# Challenge 1
Summarize the forum thread about using multiple cubes in two sentences.
# Challenge 2
Continue the forum thread about using multiple cubes from the point where it stops.

The pros of having a multiple cubes means that you're spreading the load. It means reports will run faster and generally be more efficient.

The downside comes when you need to merge the cubes into a single report. You'll have to find ways of slicing all of the cubes with a common prompt. Merging data from multiple cubes can be difficult.

Whenever I work with multiple cubes I try to maintain a common model. This is not mandatory, as different cubes may have data that does not have enough in common to model it relationally.

At the start of your project it is essential to understand what kind of reports you are going to produce. Look for groups of reports with similar data. Build a cube for each group. Make a package that has all of the cubes included for those odd reports that need data from all of them.

cognostechie

Yes, size, build time and business requirements usually govern the decision of making multiple cubes though I am not sure if 2 GB is actually a limit for Powercubes or the Operating System for a single file size. I know UNIX has a 2 GB limit for a single file-size and there is a BIGFILESIZE variable that overcomes that.

You can make multiple cubes from the same Transformer model and when it builds the cubes, it builds in one pass, not multiple passes. Right click on the cube inside the model and go to Properties, then Cube Groups, you can select which level of a dimension you want to use for making multiple cubes.

Ex: You want to give the Salesreps their own cubes so that they see only their data, you can make cubes based on Salesrep Code which could be a level in some dimension.

peritas-chris

Are you talking about partitioning large cubes into smaller cubes?  Usually this is done based on time periods, and is handled natively by Transformer.  End users are not aware of the partitions.

Summary cubes can also be configured to drill through to more focused, detailed cubes.  This is a good practice for financial cubes that may serve both high level consolidated statement purposes AND detailed expense analysis down to transaction level detail.

# Data entries

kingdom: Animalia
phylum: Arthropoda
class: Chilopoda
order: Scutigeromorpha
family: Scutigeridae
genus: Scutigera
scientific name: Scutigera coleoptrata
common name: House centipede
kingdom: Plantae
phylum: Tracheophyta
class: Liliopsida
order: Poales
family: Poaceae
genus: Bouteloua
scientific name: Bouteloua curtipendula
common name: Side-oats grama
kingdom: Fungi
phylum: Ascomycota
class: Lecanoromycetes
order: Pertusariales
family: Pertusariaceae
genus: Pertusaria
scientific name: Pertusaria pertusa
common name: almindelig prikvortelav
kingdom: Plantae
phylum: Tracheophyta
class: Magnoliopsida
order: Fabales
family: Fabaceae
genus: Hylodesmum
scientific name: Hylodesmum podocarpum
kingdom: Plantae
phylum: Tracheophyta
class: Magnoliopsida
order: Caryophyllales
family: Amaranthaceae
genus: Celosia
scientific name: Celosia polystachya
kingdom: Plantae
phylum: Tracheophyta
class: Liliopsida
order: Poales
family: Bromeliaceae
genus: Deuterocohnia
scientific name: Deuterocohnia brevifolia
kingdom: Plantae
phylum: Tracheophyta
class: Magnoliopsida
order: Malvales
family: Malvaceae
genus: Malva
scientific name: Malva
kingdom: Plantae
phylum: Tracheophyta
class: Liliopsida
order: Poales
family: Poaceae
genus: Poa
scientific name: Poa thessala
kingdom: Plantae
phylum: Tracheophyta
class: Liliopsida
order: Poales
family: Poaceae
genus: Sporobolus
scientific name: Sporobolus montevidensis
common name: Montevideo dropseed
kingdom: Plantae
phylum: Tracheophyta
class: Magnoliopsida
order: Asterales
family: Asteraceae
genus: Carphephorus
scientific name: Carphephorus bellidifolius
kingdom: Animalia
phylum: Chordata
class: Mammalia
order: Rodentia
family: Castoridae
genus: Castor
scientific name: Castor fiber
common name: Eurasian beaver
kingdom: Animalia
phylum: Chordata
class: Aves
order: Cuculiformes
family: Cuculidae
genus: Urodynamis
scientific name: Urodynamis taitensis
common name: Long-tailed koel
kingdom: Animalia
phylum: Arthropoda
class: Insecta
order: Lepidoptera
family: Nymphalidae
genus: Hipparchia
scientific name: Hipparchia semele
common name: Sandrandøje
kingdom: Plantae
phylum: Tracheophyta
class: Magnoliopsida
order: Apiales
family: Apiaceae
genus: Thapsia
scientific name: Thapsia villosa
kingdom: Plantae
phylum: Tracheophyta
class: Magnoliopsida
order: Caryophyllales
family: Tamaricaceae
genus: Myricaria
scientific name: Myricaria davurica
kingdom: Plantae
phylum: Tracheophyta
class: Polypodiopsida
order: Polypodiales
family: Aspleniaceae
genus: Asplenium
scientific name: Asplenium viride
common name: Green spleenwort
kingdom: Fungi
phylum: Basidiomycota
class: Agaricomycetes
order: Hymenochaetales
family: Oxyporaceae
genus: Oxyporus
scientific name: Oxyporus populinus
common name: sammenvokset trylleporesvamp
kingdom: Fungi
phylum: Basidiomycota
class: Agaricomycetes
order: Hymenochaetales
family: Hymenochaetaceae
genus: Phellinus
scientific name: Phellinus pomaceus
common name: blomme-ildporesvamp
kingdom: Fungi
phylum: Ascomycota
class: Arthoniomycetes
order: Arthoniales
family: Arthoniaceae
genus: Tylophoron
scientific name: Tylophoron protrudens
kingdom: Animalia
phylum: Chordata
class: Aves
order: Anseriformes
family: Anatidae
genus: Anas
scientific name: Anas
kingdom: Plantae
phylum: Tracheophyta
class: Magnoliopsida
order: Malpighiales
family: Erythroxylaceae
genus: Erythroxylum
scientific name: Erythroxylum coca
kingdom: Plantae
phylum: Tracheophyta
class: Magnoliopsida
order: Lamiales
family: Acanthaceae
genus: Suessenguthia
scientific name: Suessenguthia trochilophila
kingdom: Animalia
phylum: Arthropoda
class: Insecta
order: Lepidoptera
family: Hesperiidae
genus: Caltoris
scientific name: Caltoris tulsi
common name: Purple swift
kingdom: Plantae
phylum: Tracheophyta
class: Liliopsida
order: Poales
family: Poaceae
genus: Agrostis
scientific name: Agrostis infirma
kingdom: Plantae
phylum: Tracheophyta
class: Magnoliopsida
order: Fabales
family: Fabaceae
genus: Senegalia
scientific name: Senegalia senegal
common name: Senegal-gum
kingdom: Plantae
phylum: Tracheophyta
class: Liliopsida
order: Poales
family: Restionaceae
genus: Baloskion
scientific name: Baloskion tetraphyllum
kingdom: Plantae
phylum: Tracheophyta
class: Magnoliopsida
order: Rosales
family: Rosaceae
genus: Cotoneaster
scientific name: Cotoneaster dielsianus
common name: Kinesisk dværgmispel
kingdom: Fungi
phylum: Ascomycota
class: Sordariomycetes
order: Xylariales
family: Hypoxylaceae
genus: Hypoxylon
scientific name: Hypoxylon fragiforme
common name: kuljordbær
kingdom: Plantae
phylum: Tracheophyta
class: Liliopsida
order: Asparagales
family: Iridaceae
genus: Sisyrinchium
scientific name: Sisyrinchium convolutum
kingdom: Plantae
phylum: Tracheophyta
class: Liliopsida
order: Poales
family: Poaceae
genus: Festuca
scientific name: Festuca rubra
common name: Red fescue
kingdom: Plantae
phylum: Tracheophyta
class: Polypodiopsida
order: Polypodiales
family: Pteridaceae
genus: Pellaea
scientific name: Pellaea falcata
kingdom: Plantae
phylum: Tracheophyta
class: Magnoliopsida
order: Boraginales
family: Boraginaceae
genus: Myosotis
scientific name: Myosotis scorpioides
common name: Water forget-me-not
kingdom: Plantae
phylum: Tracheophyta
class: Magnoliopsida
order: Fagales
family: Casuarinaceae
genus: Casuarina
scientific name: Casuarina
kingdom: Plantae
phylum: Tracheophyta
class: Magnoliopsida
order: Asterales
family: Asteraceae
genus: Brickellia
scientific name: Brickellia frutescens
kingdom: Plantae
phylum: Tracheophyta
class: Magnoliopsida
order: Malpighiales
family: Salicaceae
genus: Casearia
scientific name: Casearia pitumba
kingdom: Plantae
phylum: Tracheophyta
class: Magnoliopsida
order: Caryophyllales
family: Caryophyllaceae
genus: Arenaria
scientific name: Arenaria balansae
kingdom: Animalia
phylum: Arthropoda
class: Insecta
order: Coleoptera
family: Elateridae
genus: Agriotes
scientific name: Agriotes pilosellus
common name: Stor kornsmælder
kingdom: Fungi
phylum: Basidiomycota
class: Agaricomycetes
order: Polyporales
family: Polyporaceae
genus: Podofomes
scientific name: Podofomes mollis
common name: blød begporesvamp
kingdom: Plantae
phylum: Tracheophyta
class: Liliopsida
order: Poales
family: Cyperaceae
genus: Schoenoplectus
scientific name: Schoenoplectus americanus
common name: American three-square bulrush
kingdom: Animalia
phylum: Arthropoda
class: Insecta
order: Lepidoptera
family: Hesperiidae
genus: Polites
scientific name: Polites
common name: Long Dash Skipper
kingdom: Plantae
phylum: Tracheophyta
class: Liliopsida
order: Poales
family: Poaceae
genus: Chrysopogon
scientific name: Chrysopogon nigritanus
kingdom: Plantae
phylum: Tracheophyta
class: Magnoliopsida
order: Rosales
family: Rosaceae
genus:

# Exercise result 1
Spreading data across multiple cubes makes reports run faster, but merging those cubes into a single report can be difficult, so the thread recommends building one cube for each group of reports with similar data. Size, build time and business requirements usually drive the decision, and Transformer can build several cubes from one model in a single pass, partition large cubes by time period, and let summary cubes drill through to more detailed ones.

# Exercise result 2
Let me know if I can clear this up further for you, feel free to message me.

bloggerman

Hi

Thanks for all your responses. You guys are great.

No, i wasn't referring to Partitioning of cubes, but, to different physical mdc files.

Say for example my project has the following dimensions
Region, Product, Time,Customer type, etc.(say 5-6 more)...
Now if i build a cube with all dimensions cube size might be huge, impacting performance...If i have set of reports which are only based on Region, Product and Time then i could try and build a mdc with only these 3 dimensions and have other cubes at the side as well. Would that make sense?  How would i do so? Is there a better way to handle it?

Cube group would give a cube for a category at a level in a dimension. In our example above, i could get a cube for US, but, that would be different from what i am refering to above (including only a few dimensions for a mdc). Or am i missing something?

redmist

you could create multiple cubes (mdc's) from a single transformer model.
In the Model, add/create multiple Powercubes and in each of them include only those Dimensions that are required. Exclude the rest of the dimensions bu creating custom views.

Following is my understanding about the performance impact and this might not be entirely accurate.
This way i believe the excluded dimensions will not be included in the cube thus reducing the size. Database will be queried only once in this method and so your build time will not increase significantly

bloggerman

Phew....I think i got it. Thanks guys.

Could you please state some examples of the deficiencies you mention in your comment
"there are several deficiencies with regards to the actual structure of the cubes that can cause problems. ". This is part of the first reply above by Paul.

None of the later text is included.